▸ **What is needed**: Whenever a line in the data holds the string "نامناسب", pull that line out.

Page images and extracted text:
-- Opening Marker --
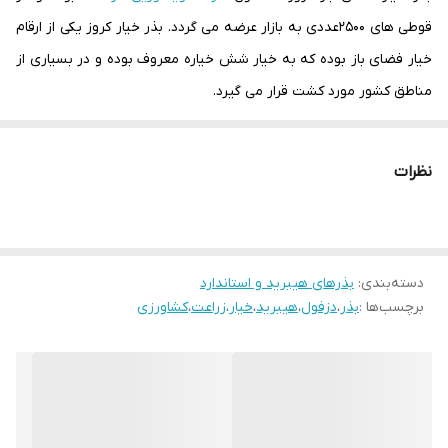
قوطی های 2500عددی به بازار عرضه می گردد. بذر خیار کروز یکی از ارقام
خیار فضای باز بوده که به خیار شش خیاره معروف بوده و در بسیاری از
مناطق کشور مورد کشت قرار می گیرد.
یکی از ویژگی های خیار زمینی کروز پارتنوکارپ بودن این رقم می باشد.
این بدین معنا می باشد که اکثر گل های رقم کروز تبدیل به میوه و
نظرات
کمترین گل نری در بوته دیده می شود. البته لازم به ذکر است که گل
نری در خیار کروز به شرایط آب و هوایی منطقه، مدیریت آبیاری و تغذیه
گیاه نیز بستگی دارد.
دسته‌بندی
:
بذر خیار فضای باز کروز
بذرهای هیبرید و استاندارد
برچسب‌ها :
بذر
،
دزفول
،
هیبرید
،
خیار
،
زراعت
،
کشاورزی
یکی از نکات بارز در بذر خیار فضای باز کروز داشتن بوته قوی و متحمل
در شرایط محیطی نامناسب می باشد. این موضوع باعث شده خیار کروز
در مناطق با شرایط آب و هوایی نامناسب مورد کاشت قرار گیرد.
خیار فضای باز کروز
خیار فضای باز کروز دارای میوه ای با سایز مناسب بوده و رنگ میوه سبز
-- Closing Marker --
▸ **Solution below**:
در شرایط محیطی نامناسب می باشد. این موضوع باعث شده خیار کروز
در مناطق با شرایط آب و هوایی نامناسب مورد کاشت قرار گیرد.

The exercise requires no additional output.